■ Exercise requirements
Please state how many lines of the records contain the string "Ginsberg", with case counting, and give only that number.

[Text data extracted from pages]
Content starts
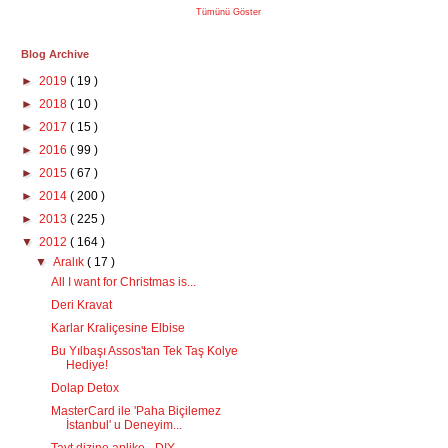
Tümünü Göster
Blog Archive
►
2019
( 19 )
►
2018
( 10 )
►
2017
( 15 )
►
2016
( 99 )
►
2015
( 67 )
►
2014
( 200 )
►
2013
( 225 )
▼
2012
( 164 )
▼
Aralık
( 17 )
All I want for Christmas is...
Deri Kravat
Karlar Kraliçesine Elbise
Bu Yılbaşı Assos'tan Tek Taş Kolye
Hediye!
Dolap Detox
MasterCard ile 'Paha Biçilemez
İstanbul' u Deneyim...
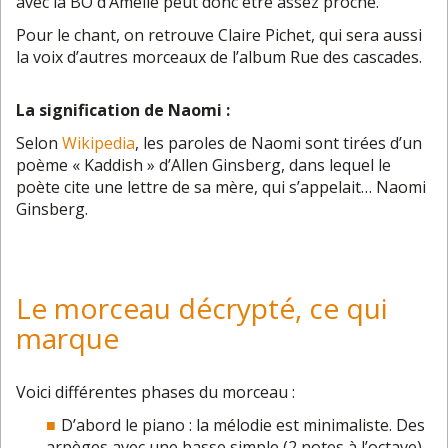
avec la BO d’Amélie peut donc être assez proche.
Pour le chant, on retrouve Claire Pichet, qui sera aussi
la voix d’autres morceaux de l’album Rue des cascades.
La signification de Naomi :
Selon
Wikipedia
, les paroles de Naomi sont tirées d’un
poème « Kaddish » d’Allen Ginsberg, dans lequel le
poète cite une lettre de sa mère, qui s’appelait… Naomi
Ginsberg.
Le morceau décrypté, ce qui
marque
Voici différentes phases du morceau :
D’abord le piano : la mélodie est minimaliste. Des
arpèges avec une basse simple (2 notes à l’octave)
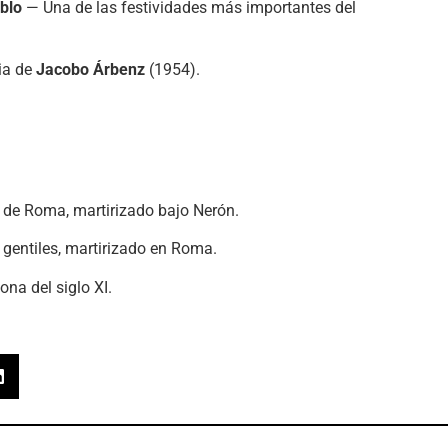
blo
— Una de las festividades más importantes del
ia de
Jacobo Árbenz
(1954).
de Roma, martirizado bajo Nerón.
 gentiles, martirizado en Roma.
na del siglo XI.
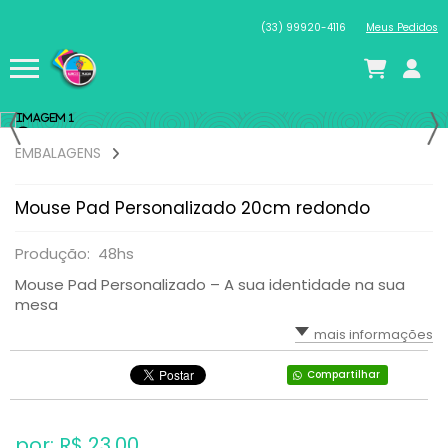
(33) 99920-4116
Meus Pedidos
EMBALAGENS
Mouse Pad Personalizado 20cm redondo
Produção: 48hs
Mouse Pad Personalizado – A sua identidade na sua
mesa
mais informações
Compartilhar
por: R$
23,00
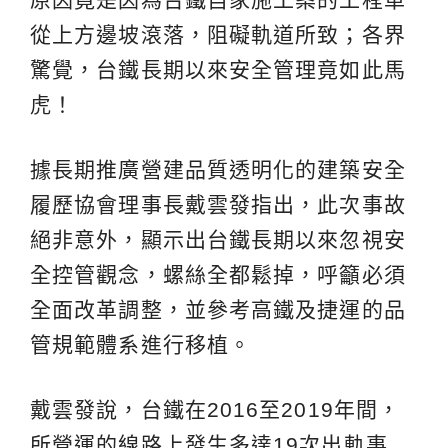
從上方邊坡滾落，阻礙軌道所致；各界
驚覺，台鐵長期以來安全管理竟如此馬
虎！
據長期推廣營建品質透明化的建築安全
履歷協會理事長戴雲發指出，此次事故
絕非意外，顯示出台鐵長期以來忽視安
全控管觀念，螺絲全都鬆掉，呼籲必須
全面改革調整，並參考高鐵及捷運的品
管規範體系進行移植。
戴雲發說，台鐵在2016至2019年間，
所營運的線路上發生多達19次出軌事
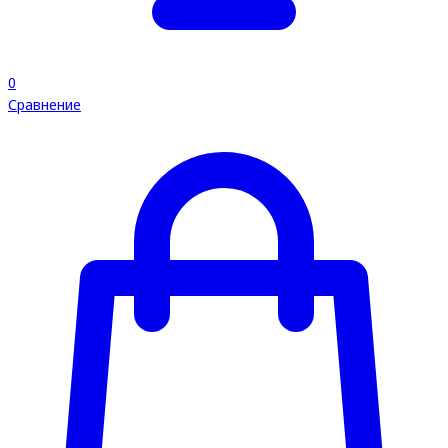
0
Сравнение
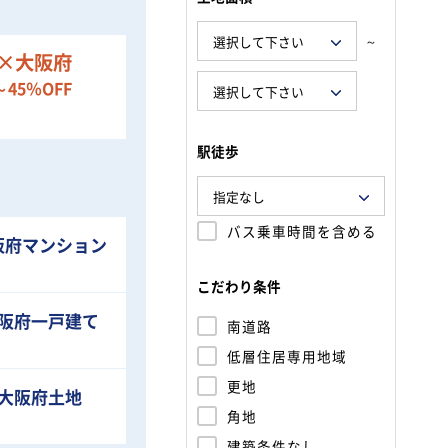
～
×大阪府
～45％OFF
）
駅徒歩
バス乗車時間を含める
阪府
マンション
）
こだわり条件
阪府
一戸建て
南道路
）
低層住居専用地域
更地
大阪府
土地
角地
）
建築条件なし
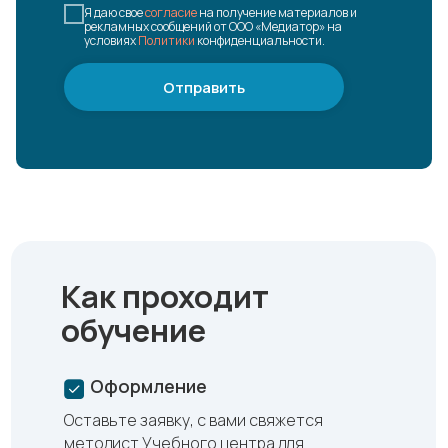
Я даю свое
согласие
на получение материалов и
рекламных сообщений от ООО «Медиатор» на
условиях
Политики
конфиденциальности.
Отправить
Как проходит
обучение
Оформление
Оставьте заявку, с вами свяжется
методист Учебного центра для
Content ends
■ Written answer
2